What is needed:
In the entries below, find the line with "<h3>Connection to CircleCI</h3>" and the line with "Now that all". Print those two and everything between them exactly, and nothing else.
.....
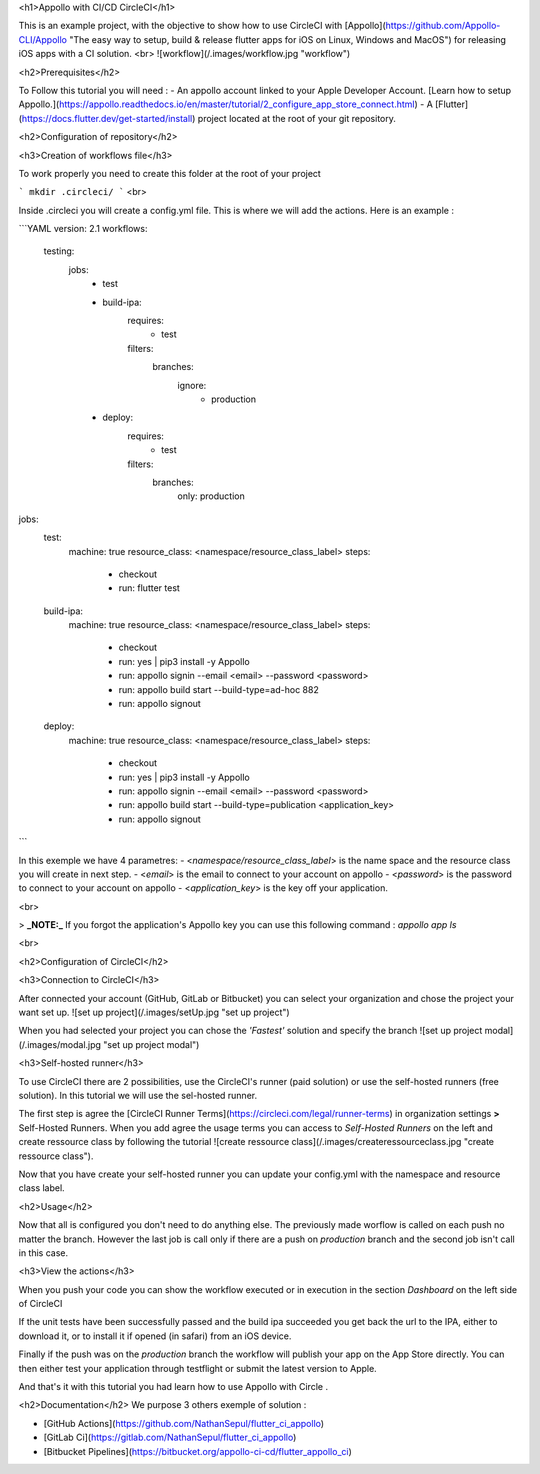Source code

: <h1>Appollo with CI/CD CircleCI</h1>

This is an example project, with the objective to show how to use CircleCI with [Appollo](https://github.com/Appollo-CLI/Appollo "The easy way to setup, build & release flutter apps for iOS on Linux, Windows and MacOS")
for releasing iOS apps with a CI solution.  
<br>
![workflow](/.images/workflow.jpg "workflow")

<h2>Prerequisites</h2>

To Follow this tutorial you will need :
- An appollo account linked to your Apple Developer Account. [Learn how to setup Appollo.](https://appollo.readthedocs.io/en/master/tutorial/2_configure_app_store_connect.html)
- A [Flutter](https://docs.flutter.dev/get-started/install) project located at the root of your git repository.

<h2>Configuration of repository</h2>

<h3>Creation of workflows file</h3> 

To work properly you need to create this folder at the root of your project 

```
mkdir .circleci/
```
<br>

Inside .circleci you will create a config.yml file.
This is where we will add the actions.
Here is an example :

```YAML 
version: 2.1
workflows:
  testing:
    jobs:
      - test
      - build-ipa:
          requires:
            - test
          filters:
            branches:
              ignore: 
                - production

      - deploy:
          requires:
            - test
          filters:
            branches:
              only: production
      
jobs:
  test:
    machine: true
    resource_class: <namespace/resource_class_label>
    steps:
      - checkout
      - run: flutter test

  build-ipa:
    machine: true
    resource_class: <namespace/resource_class_label>
    steps:
      - checkout
      - run: yes | pip3 install -y Appollo
      - run: appollo signin --email <email> --password <password>
      - run: appollo build start --build-type=ad-hoc 882
      - run: appollo signout

  deploy:
    machine: true
    resource_class: <namespace/resource_class_label>
    steps:
      - checkout
      - run: yes | pip3 install -y Appollo
      - run: appollo signin --email <email> --password <password>
      - run: appollo build start --build-type=publication <application_key>
      - run: appollo signout

```

In this exemple we have 4 parametres:
- <*namespace/resource_class_label*> is the name space and the resource class you will create in next step.
- <*email*> is the email to connect to your account on appollo
- <*password*> is the password to connect to your account on appollo
- <*application_key*> is the key off your application. 

<br>

> **_NOTE:_** If you forgot the application's Appollo key you can use this following command :  `appollo app ls`

<br>

<h2>Configuration of CircleCI</h2>

<h3>Connection to CircleCI</h3>

After connected your account (GitHub, GitLab or Bitbucket) you can select your organization and chose the project your want set up.  
![set up project](/.images/setUp.jpg "set up project")

When you had selected your project you can chose the *'Fastest'* solution and specify the branch
![set up project modal](/.images/modal.jpg "set up project modal")

<h3>Self-hosted runner</h3>

To use CircleCI there are 2 possibilities, use the  CircleCI's runner (paid solution) or use the self-hosted runners (free solution).
In this tutorial we will use the sel-hosted runner.

The first step is agree the [CircleCI Runner Terms](https://circleci.com/legal/runner-terms) in organization settings **>** Self-Hosted Runners.
When you add agree the usage terms you can access to *Self-Hosted Runners* on the left and create ressource class by following the tutorial 
![create ressource class](/.images/createressourceclass.jpg "create ressource class").

Now that you have create your self-hosted runner you can update your config.yml with the namespace and resource class label.

<h2>Usage</h2>

Now that all is configured you don't need to do anything else. The previously made worflow is called on each push no matter the branch. 
However the last job is call only if there are a push on `production` branch and the second job isn't call in this case.

<h3>View the actions</h3>

When you push your code you can show the workflow executed or in execution in the section `Dashboard` on the left side of CircleCI

If the unit tests have been successfully passed and the build ipa succeeded you get back the url to the IPA, either to download it, or to install it if opened (in safari) from an iOS device.

Finally if the push was on the `production` branch the workflow will publish your app on the App Store directly. You can then either test your application through testflight or submit the latest version to Apple.

And that's it with this tutorial you had learn how to use Appollo with Circle .

<h2>Documentation</h2>
We purpose 3 others exemple of solution :

- [GitHub Actions](https://github.com/NathanSepul/flutter_ci_appollo)
- [GitLab Ci](https://gitlab.com/NathanSepul/flutter_ci_appollo)
- [Bitbucket Pipelines](https://bitbucket.org/appollo-ci-cd/flutter_appollo_ci)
.....
Reply:
<h3>Connection to CircleCI</h3>

After connected your account (GitHub, GitLab or Bitbucket) you can select your organization and chose the project your want set up.  
![set up project](/.images/setUp.jpg "set up project")

When you had selected your project you can chose the *'Fastest'* solution and specify the branch
![set up project modal](/.images/modal.jpg "set up project modal")

<h3>Self-hosted runner</h3>

To use CircleCI there are 2 possibilities, use the  CircleCI's runner (paid solution) or use the self-hosted runners (free solution).
In this tutorial we will use the sel-hosted runner.

The first step is agree the [CircleCI Runner Terms](https://circleci.com/legal/runner-terms) in organization settings **>** Self-Hosted Runners.
When you add agree the usage terms you can access to *Self-Hosted Runners* on the left and create ressource class by following the tutorial 
![create ressource class](/.images/createressourceclass.jpg "create ressource class").

Now that you have create your self-hosted runner you can update your config.yml with the namespace and resource class label.

<h2>Usage</h2>

Now that all is configured you don't need to do anything else. The previously made worflow is called on each push no matter the branch. 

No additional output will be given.